==== GIVEN RECORDS

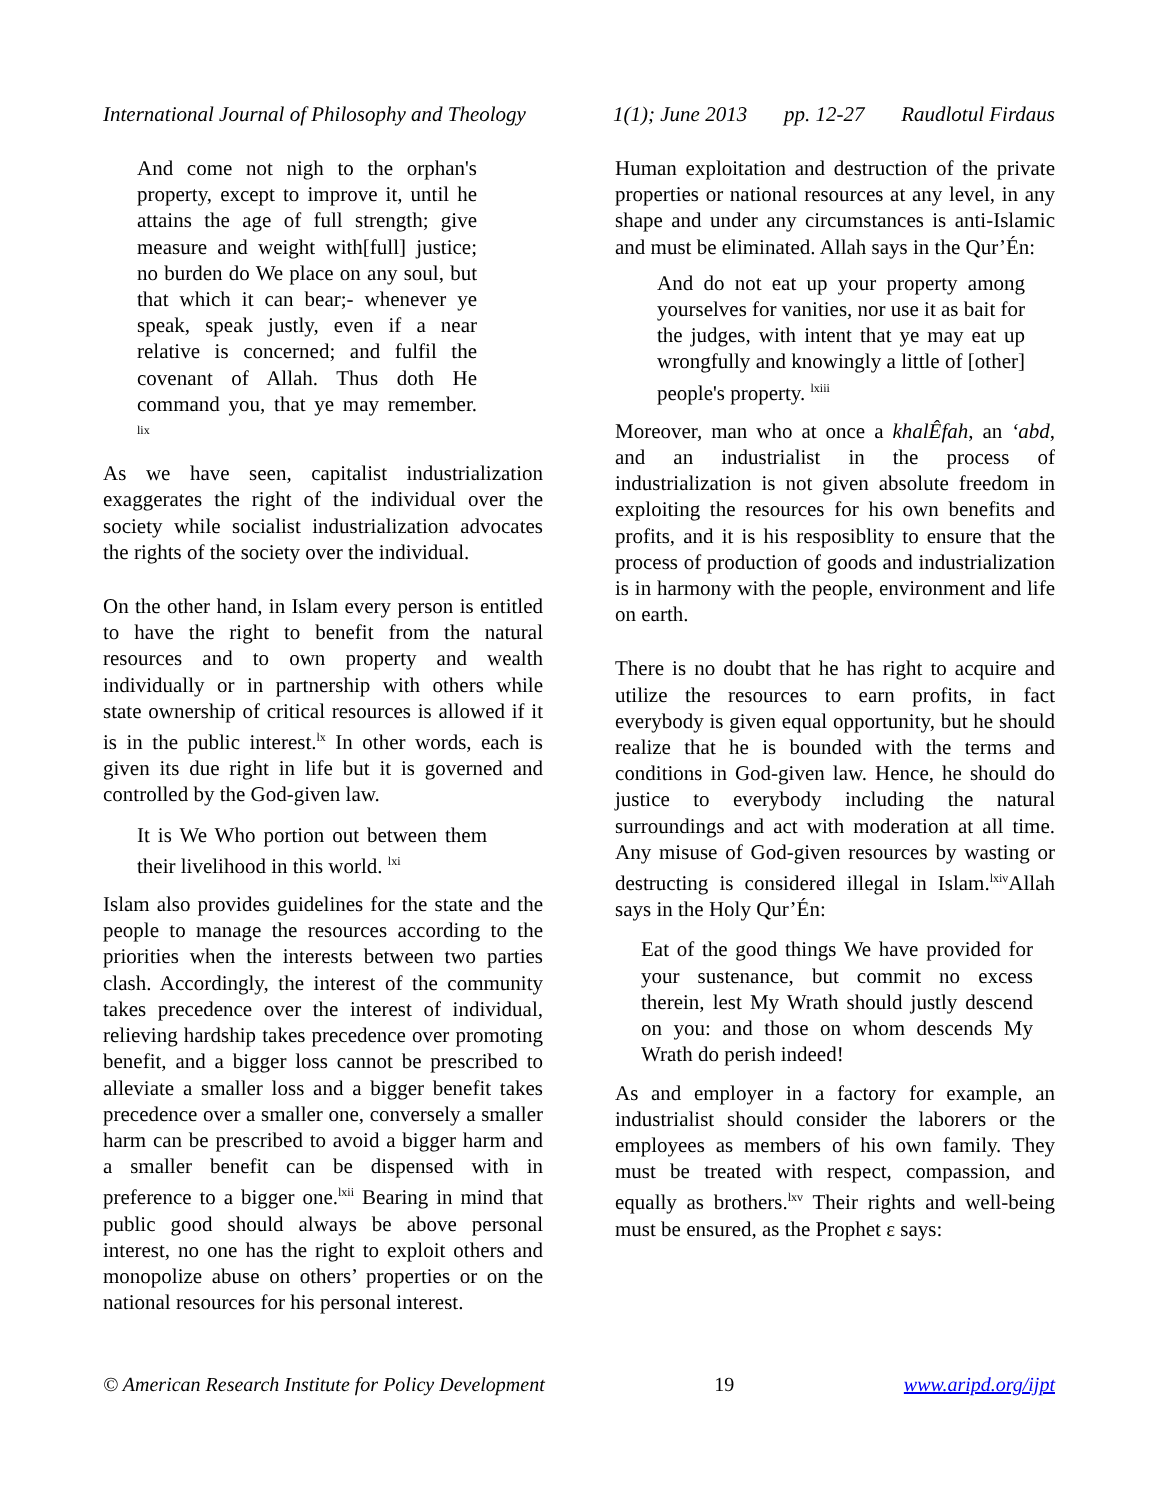International Journal of Philosophy and Theology 1(1); June 2013 pp. 12-27 Raudlotul Firdaus
And come not nigh to the orphan's property, except to improve it, until he attains the age of full strength; give measure and weight with[full] justice; no burden do We place on any soul, but that which it can bear;- whenever ye speak, speak justly, even if a near relative is concerned; and fulfil the covenant of Allah. Thus doth He command you, that ye may remember. <sup>lix</sup>
As we have seen, capitalist industrialization exaggerates the right of the individual over the society while socialist industrialization advocates the rights of the society over the individual.
On the other hand, in Islam every person is entitled to have the right to benefit from the natural resources and to own property and wealth individually or in partnership with others while state ownership of critical resources is allowed if it is in the public interest.<sup>lx</sup> In other words, each is given its due right in life but it is governed and controlled by the God-given law.
It is We Who portion out between them their livelihood in this world. <sup>lxi</sup>
Islam also provides guidelines for the state and the people to manage the resources according to the priorities when the interests between two parties clash. Accordingly, the interest of the community takes precedence over the interest of individual, relieving hardship takes precedence over promoting benefit, and a bigger loss cannot be prescribed to alleviate a smaller loss and a bigger benefit takes precedence over a smaller one, conversely a smaller harm can be prescribed to avoid a bigger harm and a smaller benefit can be dispensed with in preference to a bigger one.<sup>lxii</sup> Bearing in mind that public good should always be above personal interest, no one has the right to exploit others and monopolize abuse on others’ properties or on the national resources for his personal interest.
Human exploitation and destruction of the private properties or national resources at any level, in any shape and under any circumstances is anti-Islamic and must be eliminated. Allah says in the Qur’Én:
And do not eat up your property among yourselves for vanities, nor use it as bait for the judges, with intent that ye may eat up wrongfully and knowingly a little of [other] people's property. <sup>lxiii</sup>
Moreover, man who at once a khalÊfah, an ‘abd, and an industrialist in the process of industrialization is not given absolute freedom in exploiting the resources for his own benefits and profits, and it is his resposiblity to ensure that the process of production of goods and industrialization is in harmony with the people, environment and life on earth.
There is no doubt that he has right to acquire and utilize the resources to earn profits, in fact everybody is given equal opportunity, but he should realize that he is bounded with the terms and conditions in God-given law. Hence, he should do justice to everybody including the natural surroundings and act with moderation at all time. Any misuse of God-given resources by wasting or destructing is considered illegal in Islam.<sup>lxiv</sup>Allah says in the Holy Qur’Én:
Eat of the good things We have provided for your sustenance, but commit no excess therein, lest My Wrath should justly descend on you: and those on whom descends My Wrath do perish indeed!
As and employer in a factory for example, an industrialist should consider the laborers or the employees as members of his own family. They must be treated with respect, compassion, and equally as brothers.<sup>lxv</sup> Their rights and well-being must be ensured, as the Prophet ε says:
© American Research Institute for Policy Development 19 www.aripd.org/ijpt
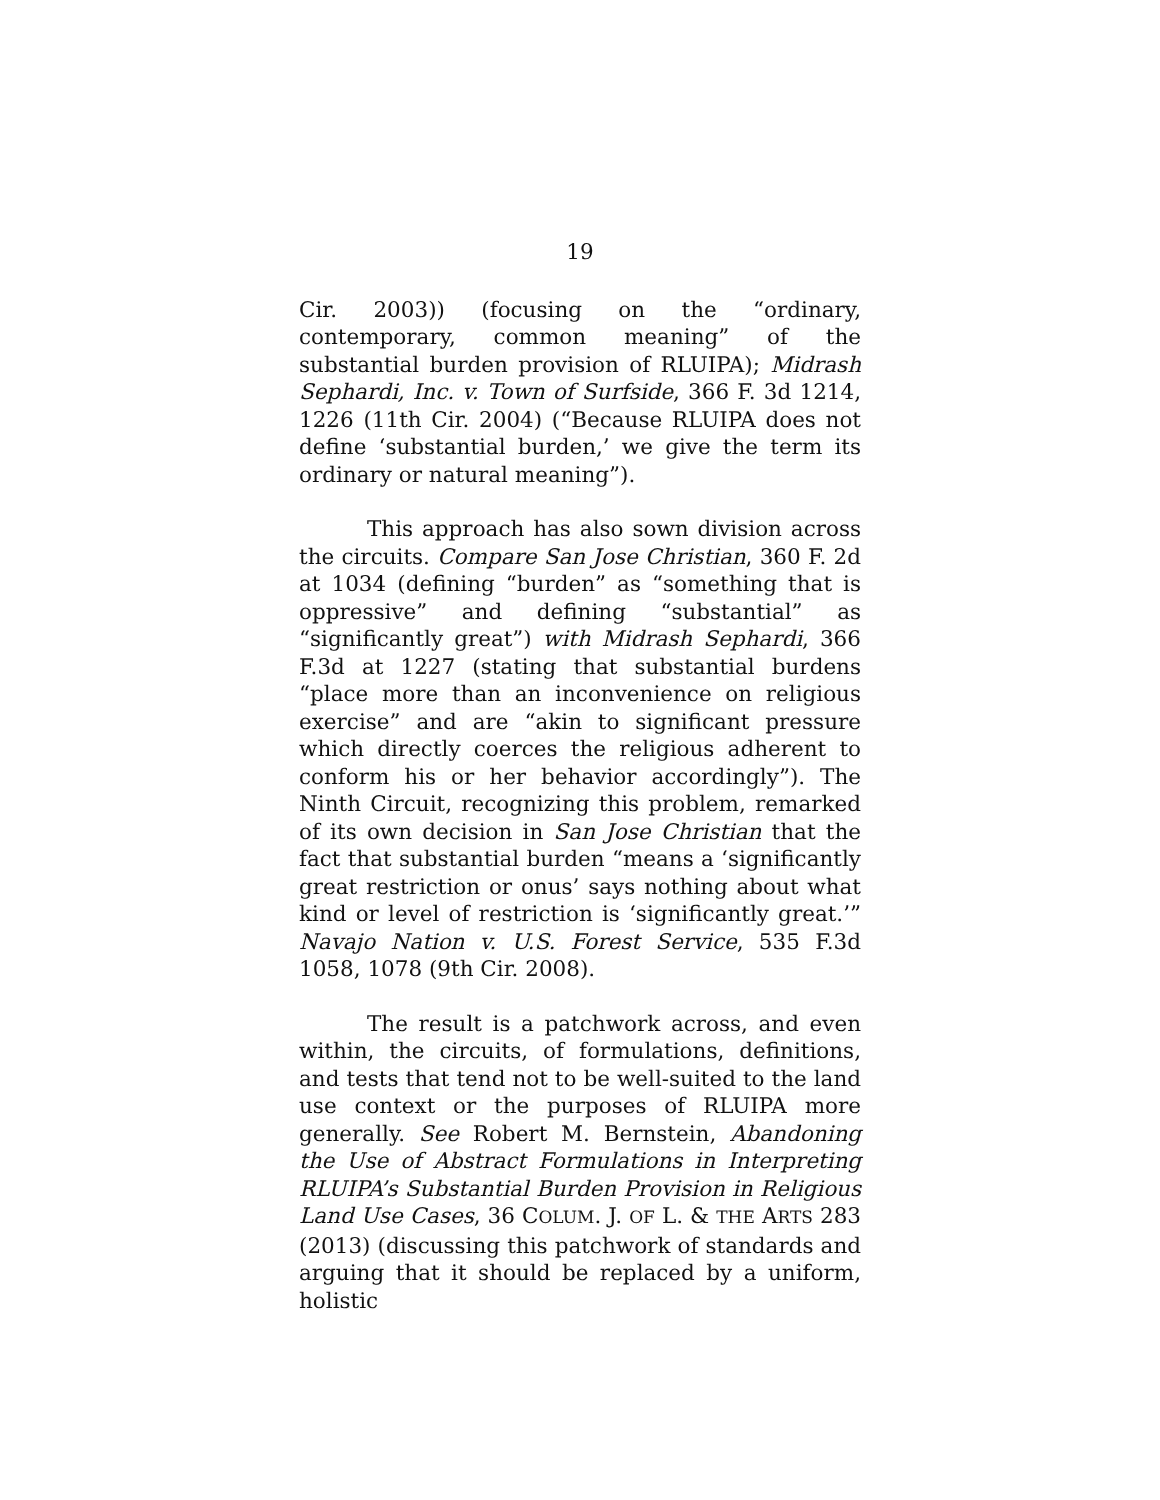19
Cir. 2003)) (focusing on the “ordinary, contemporary, common meaning” of the substantial burden provision of RLUIPA); Midrash Sephardi, Inc. v. Town of Surfside, 366 F. 3d 1214, 1226 (11th Cir. 2004) (“Because RLUIPA does not define ‘substantial burden,’ we give the term its ordinary or natural meaning”).
This approach has also sown division across the circuits. Compare San Jose Christian, 360 F. 2d at 1034 (defining “burden” as “something that is oppressive” and defining “substantial” as “significantly great”) with Midrash Sephardi, 366 F.3d at 1227 (stating that substantial burdens “place more than an inconvenience on religious exercise” and are “akin to significant pressure which directly coerces the religious adherent to conform his or her behavior accordingly”). The Ninth Circuit, recognizing this problem, remarked of its own decision in San Jose Christian that the fact that substantial burden “means a ‘significantly great restriction or onus’ says nothing about what kind or level of restriction is ‘significantly great.’” Navajo Nation v. U.S. Forest Service, 535 F.3d 1058, 1078 (9th Cir. 2008).
The result is a patchwork across, and even within, the circuits, of formulations, definitions, and tests that tend not to be well-suited to the land use context or the purposes of RLUIPA more generally. See Robert M. Bernstein, Abandoning the Use of Abstract Formulations in Interpreting RLUIPA’s Substantial Burden Provision in Religious Land Use Cases, 36 COLUM. J. OF L. & THE ARTS 283 (2013) (discussing this patchwork of standards and arguing that it should be replaced by a uniform, holistic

========

• DIRECTIONS FOR THIS TASK: Given the records above, restate word for word only the lines starting at the one with "Human exploitation and" and ending at the one with "Moreover, man who".

• WRITTEN ANSWER:
Human exploitation and destruction of the private properties or national resources at any level, in any shape and under any circumstances is anti-Islamic and must be eliminated. Allah says in the Qur’Én:
And do not eat up your property among yourselves for vanities, nor use it as bait for the judges, with intent that ye may eat up wrongfully and knowingly a little of [other] people's property. <sup>lxiii</sup>
Moreover, man who at once a khalÊfah, an ‘abd, and an industrialist in the process of industrialization is not given absolute freedom in exploiting the resources for his own benefits and profits, and it is his resposiblity to ensure that the process of production of goods and industrialization is in harmony with the people, environment and life on earth.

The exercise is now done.